Clinton also said the Democratic presidential nominee ‘had an almost impossible job.’

He pointed out Harris became the nominee after President Biden dropped out of the race in July and there was no time to have primaries. 

Clinton said Harris was ‘in effect, a stranger to people.’ 

‘People knew what they liked about Trump and what they didn’t,’ Clinton said. ‘And about 54 percent of them were,  would have happily voted for somebody else, but people didn’t feel that they knew about Harris.’

Clinton also said Trump did in fact inherit the Obama-era recovery. 

‘There was no inflation, and people felt that,’ he said. 

Vice President Kamala Harris conceding the 2024 election to President-elect Donald Trump. Former President Bill Clinton said she had an ‘almost impossible job’ in the campaign with President Biden’s late exit

The former president said Democrats need to ‘go back and meet people where they live and talk to them about what they’re interested in.’

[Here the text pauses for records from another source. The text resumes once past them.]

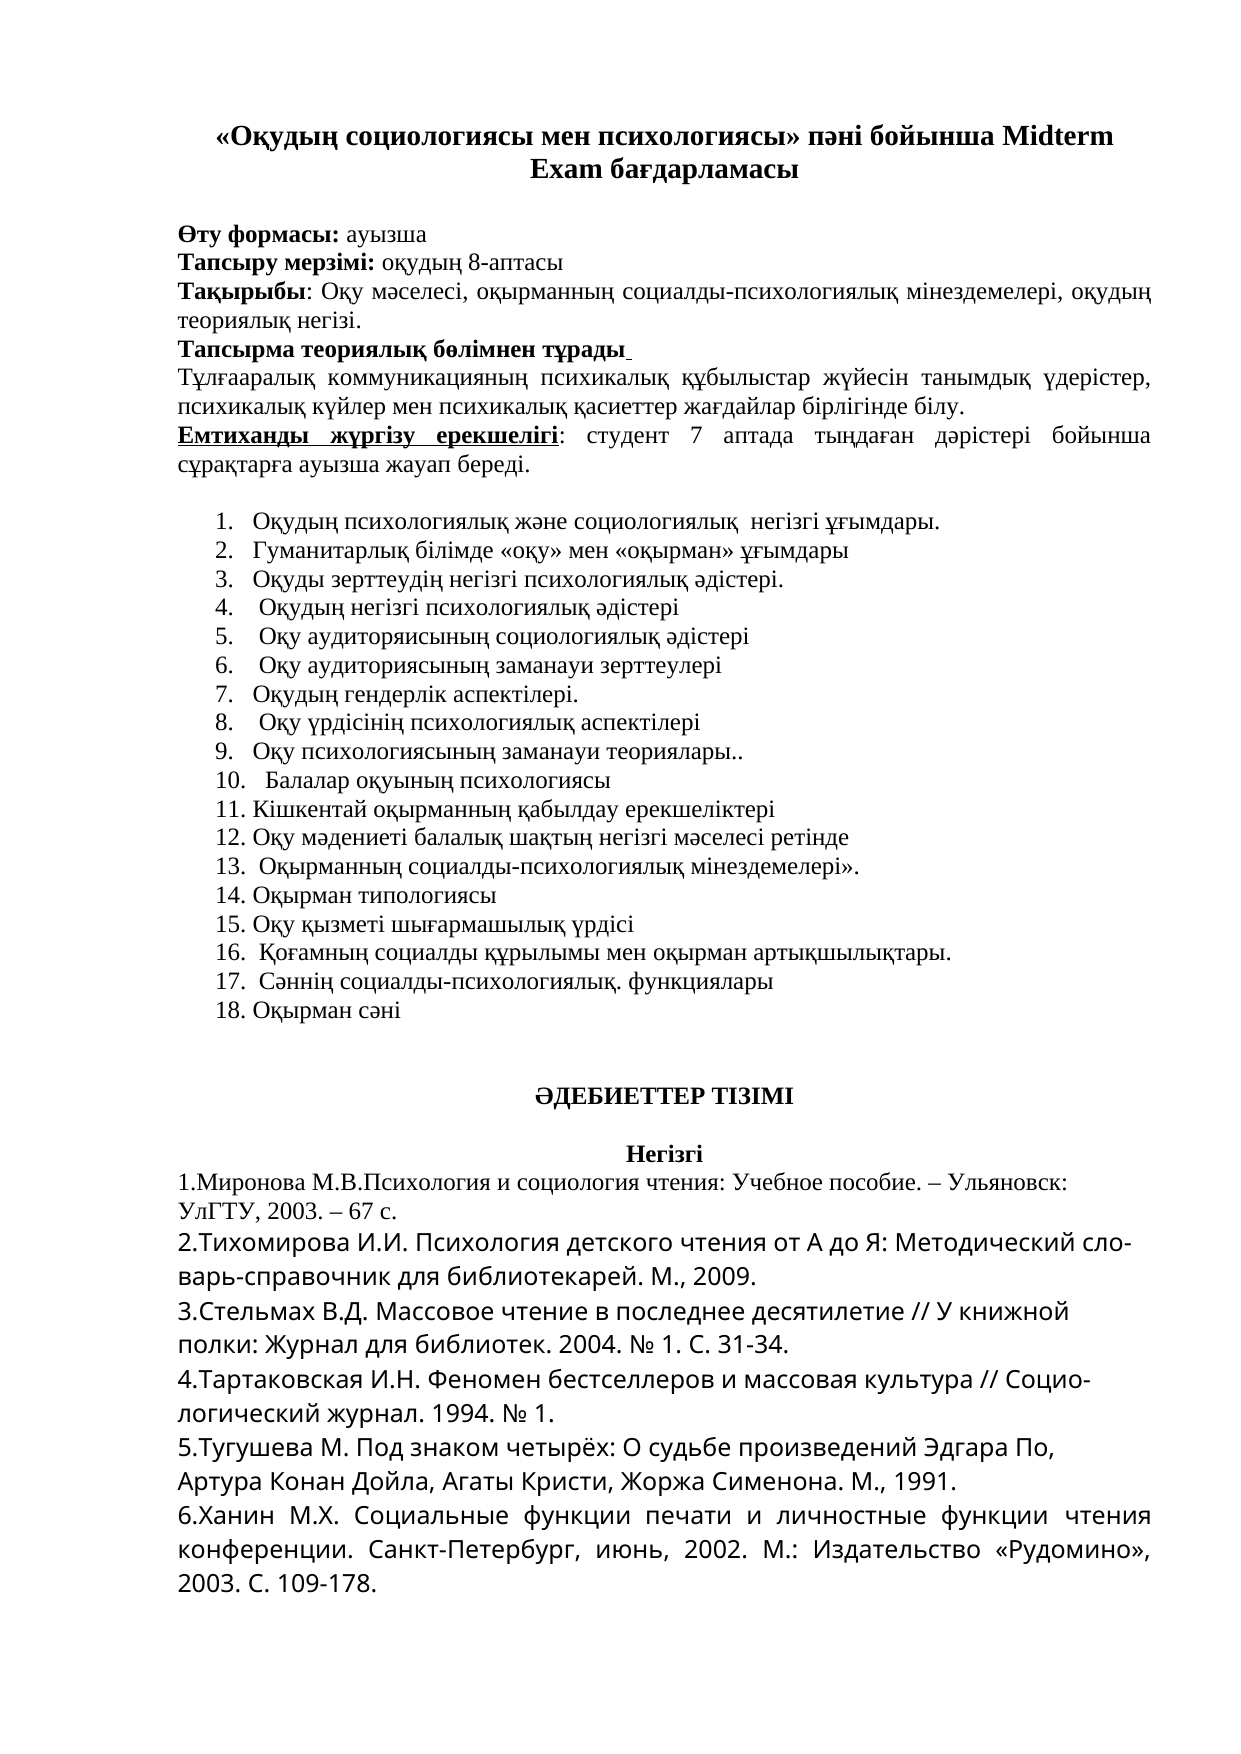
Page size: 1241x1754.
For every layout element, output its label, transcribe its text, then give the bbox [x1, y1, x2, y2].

text варь-справочник для библиотекарей. М., 2009. [177, 1259, 1152, 1293]
text полки: Журнал для библиотек. 2004. № 1. С. 31-34. [177, 1327, 1152, 1361]
text 6.Ханин М.Х. Социальные функции печати и личностные функции чтения конференции. Санкт-Петербург, июнь, 2002. М.: Издательство «Рудомино», 2003. С. 109-178. [177, 1497, 1152, 1600]
text ӘДЕБИЕТТЕР ТІЗІМІ [177, 1081, 1152, 1110]
text Негізгі [177, 1139, 1152, 1167]
list Оқырман сәні [215, 995, 1152, 1024]
list Гуманитарлық білімде «оқу» мен «оқырман» ұғымдары [215, 535, 1152, 564]
text 4.Тартаковская И.Н. Феномен бестселлеров и массовая культура // Социо- [177, 1361, 1152, 1395]
text Емтиханды жүргізу ерекшелігі: студент 7 аптада тыңдаған дәрістері бойынша сұрақтарға ауызша жауап береді. [177, 420, 1152, 477]
list Сәннің социалды-психологиялық. функциялары [215, 966, 1152, 995]
list Оқуды зерттеудің негізгі психологиялық әдістері. [215, 564, 1152, 592]
list Оқырман типологиясы [215, 880, 1152, 909]
list Оқу аудиторяисының социологиялық әдістері [215, 621, 1152, 650]
list Оқу үрдісінің психологиялық аспектілері [215, 707, 1152, 736]
list Оқудың психологиялық және социологиялық негізгі ұғымдары. [215, 506, 1152, 535]
list Оқу аудиториясының заманауи зерттеулері [215, 650, 1152, 679]
list Балалар оқуының психологиясы [215, 765, 1152, 794]
text Тапсырма теориялық бөлімнен тұрады [177, 334, 1152, 362]
text Тұлғааралық коммуникацияның психикалық құбылыстар жүйесін танымдық үдерістер, психикалық күйлер мен психикалық қасиеттер жағдайлар бірлігінде білу. [177, 362, 1152, 420]
text 5.Тугушева М. Под знаком четырёх: О судьбе произведений Эдгара По, [177, 1429, 1152, 1463]
list Оқудың негізгі психологиялық әдістері [215, 592, 1152, 621]
text Артура Конан Дойла, Агаты Кристи, Жоржа Сименона. М., 1991. [177, 1463, 1152, 1497]
text 1.Миронова М.В.Психология и социология чтения: Учебное пособие. – Ульяновск: УлГТУ, 2003. – 67 с. [177, 1167, 1152, 1225]
text 3.Стельмах В.Д. Массовое чтение в последнее десятилетие // У книжной [177, 1293, 1152, 1327]
list Оқу психологиясының заманауи теориялары.. [215, 736, 1152, 765]
list Қоғамның социалды құрылымы мен оқырман артықшылықтары. [215, 937, 1152, 966]
text Тапсыру мерзімі: оқудың 8-аптасы [177, 247, 1152, 276]
list Оқырманның социалды-психологиялық мінездемелері». [215, 851, 1152, 880]
list Кішкентай оқырманның қабылдау ерекшеліктері [215, 794, 1152, 822]
text Тақырыбы: Оқу мәселесі, оқырманның социалды-психологиялық мінездемелері, оқудың теориялық негізі. [177, 276, 1152, 334]
list Оқу қызметі шығармашылық үрдісі [215, 909, 1152, 937]
text «Оқудың социологиясы мен психологиясы» пәні бойынша Midterm Exam бағдарламасы [177, 118, 1152, 185]
text 2.Тихомирова И.И. Психология детского чтения от А до Я: Методический сло- [177, 1225, 1152, 1259]
list Оқудың гендерлік аспектілері. [215, 679, 1152, 707]
list Оқу мәдениеті балалық шақтың негізгі мәселесі ретінде [215, 822, 1152, 851]
text логический журнал. 1994. № 1. [177, 1395, 1152, 1429]
text Өту формасы: ауызша [177, 219, 1152, 247]
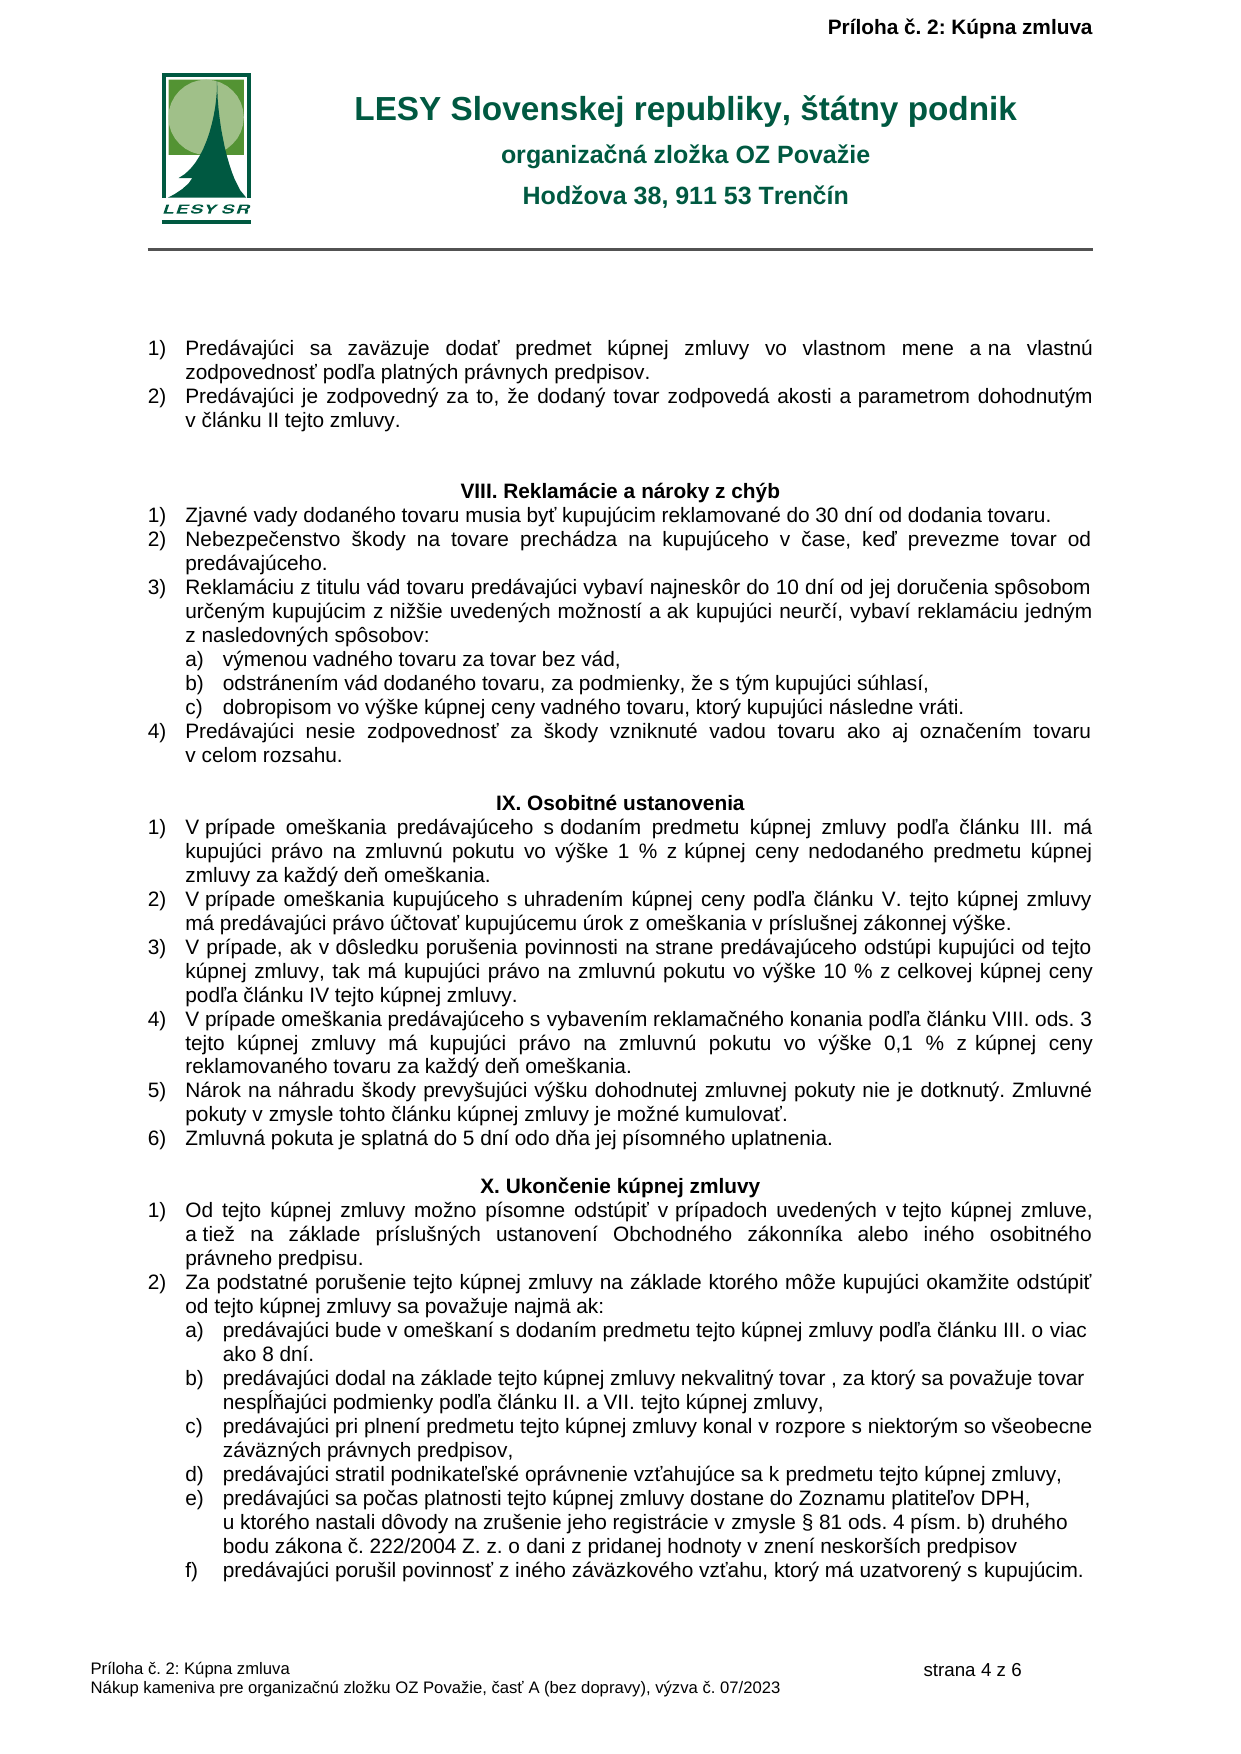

He pointed out Biden will leave office with the most jobs created in one four year term of any president in history, but that number is still no where near the number of people who were impacted by inflation. 

‘I don’t even believe the real problem is whether you should be more verbally left or center. I think you’ve got to talk like people… who will make the difference in the outcome of the election,’ he said. 

‘You don’t have to sell out what you believe in, but you do have to meet people where they live.’